[Stored entries]
========================================

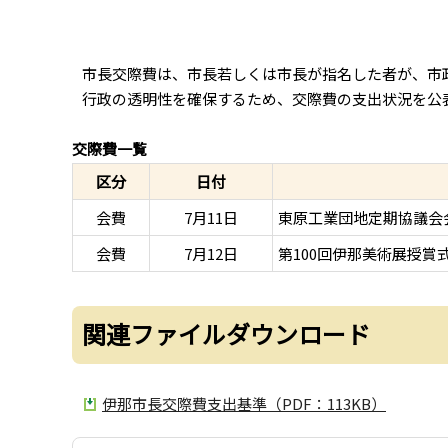
市長交際費は、市長若しくは市長が指名した者が、市
行政の透明性を確保するため、交際費の支出状況を公
交際費一覧
区分
日付
会費
7月11日
東原工業団地定期協議会
会費
7月12日
第100回伊那美術展授賞
関連ファイルダウンロード
伊那市長交際費支出基準（PDF：113KB）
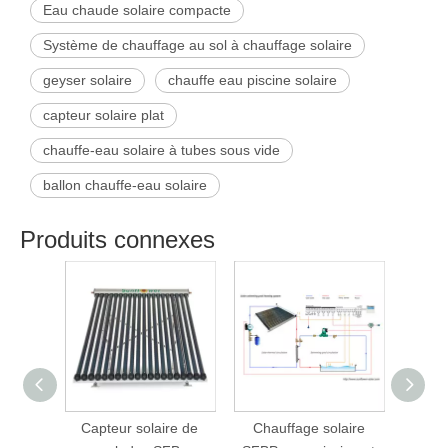
Eau chaude solaire compacte
Système de chauffage au sol à chauffage solaire
geyser solaire
chauffe eau piscine solaire
capteur solaire plat
chauffe-eau solaire à tubes sous vide
ballon chauffe-eau solaire
Produits connexes
Capteur solaire de
Chauffage solaire
Chau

========================================

= Task details =
Show every line from the rows above that contains the string "chauffe", matching uppercase and lowercase exactly.

= Solved exercise =
chauffe eau piscine solaire
chauffe-eau solaire à tubes sous vide
ballon chauffe-eau solaire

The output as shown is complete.